Luís Gonçalves

Personal information
- Born: October 12, 1987 (age 38) Portalegre, Portugal
- Height: 178 cm (5 ft 10 in)

Sport
- Country: Portugal
- Sport: Athletics
- Disability: Visual impairment
- Disability class: T12
- Event(s): Sprints (100m, 200m, 400m, 4x100m relay)
- Club: Sporting CP

Medal record
Men's athletics
Representing Portugal
Paralympic Games
| Silver medal – second place | 2008 Beijing | 400m T12 |
| Bronze medal – third place | 2016 Rio de Janeiro | 400m T12 |
IPC World Championships
| Gold medal – first place | 2011 Christchurch | 400m T12 |
| Gold medal – first place | 2015 Doha | 400m T12 |
| Silver medal – second place | 2011 Christchurch | 200m T12 |
| Silver medal – second place | 2011 Christchurch | 4x100m relay T11–13 |
IPC European Championships
| Gold medal – first place | 2012 Stadskanaal | 200m T12 |
| Gold medal – first place | 2012 Stadskanaal | 400m T12 |
| Silver medal – second place | 2012 Stadskanaal | 4x100m relay T11-13 |
| Silver medal – second place | 2014 Swansea | 400m T12 |
| Silver medal – second place | 2016 Grosseto | 4x100m relay T11–13 |

= Luís Gonçalves (sprinter) =

Portuguese Paralympic athlete (born 1987)

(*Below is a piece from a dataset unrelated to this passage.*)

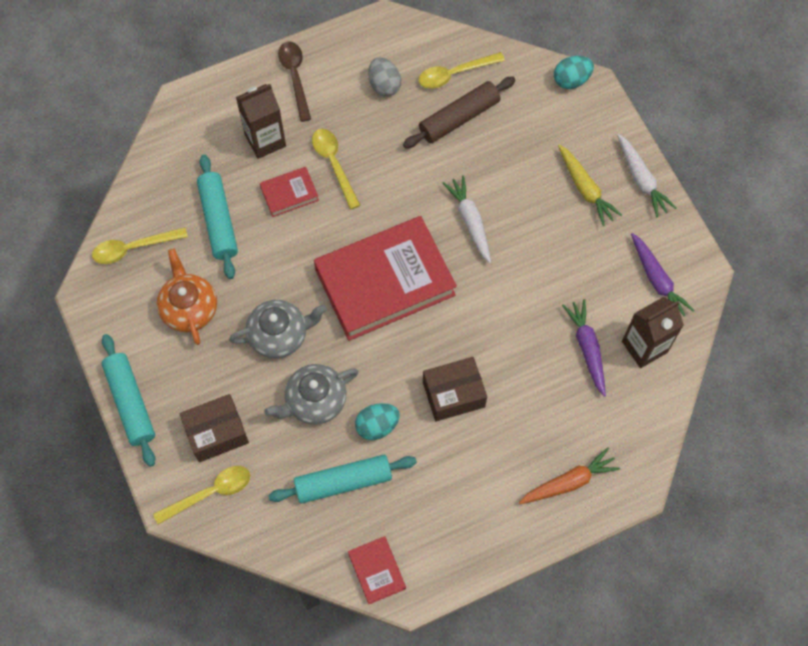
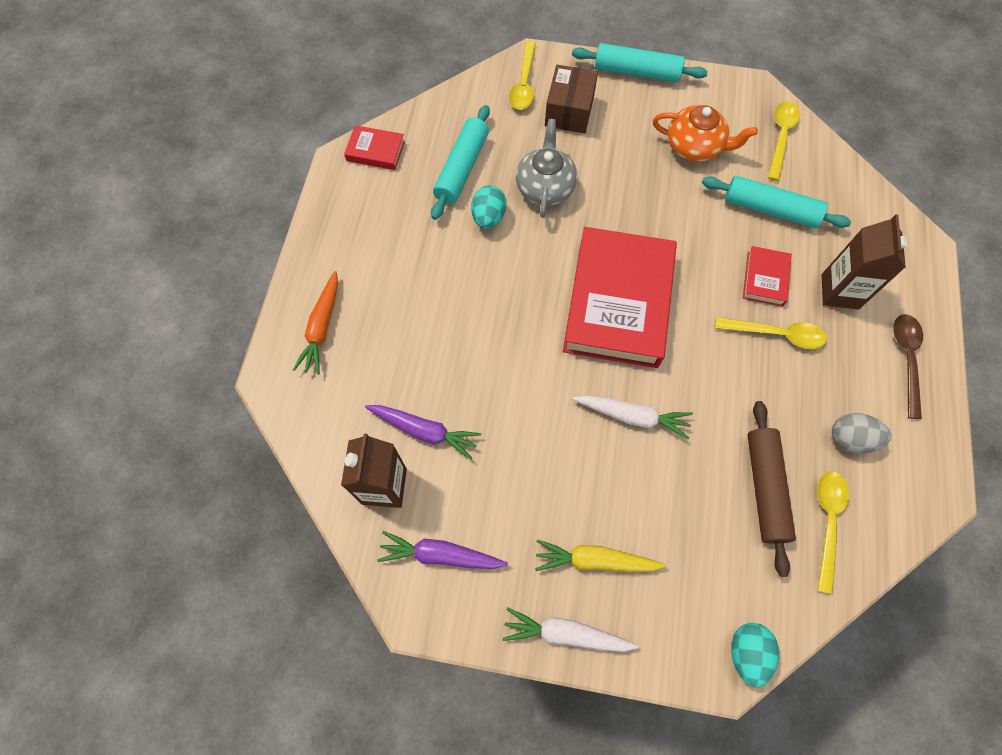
camera: 125 degrees right, 0 degrees up
grey teapot [229,300,327,358] -> none
brown spoon [278,42,311,122] -> brown spoon turned 105 degrees counterclockwise [893,314,923,419]
brown box [423,357,487,422] -> none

Luís Gonçalves (born 12 October 1987) is a Portuguese visually-impaired sprint runner, who competes mainly in category T12 events.

== Career ==
Gonçalves made his senior international debut in 2007 at the IBSA World Championships in São Paulo, Brazil. The following year, he achieved his first major result by winning a silver medal in the men's 400 metres T12 event at the 2008 Summer Paralympics in Beijing, China.

At the 2011 IPC Athletics World Championships in Christchurch, New Zealand, Gonçalves won the 400 metres T12 and consequently his first-ever gold medal. He also secured two silver medals in the 200 metres T12 and 4 × 100 metres relay T11–13 events.

In 2015, Gonçalves won his second 400 metres gold medal at the World Championships in Doha, Qatar. The following year, Gonçalves added a second Paralympic medal to his tally, winning the 400 metres T12 bronze at the 2016 Summer Paralympics in Rio de Janeiro.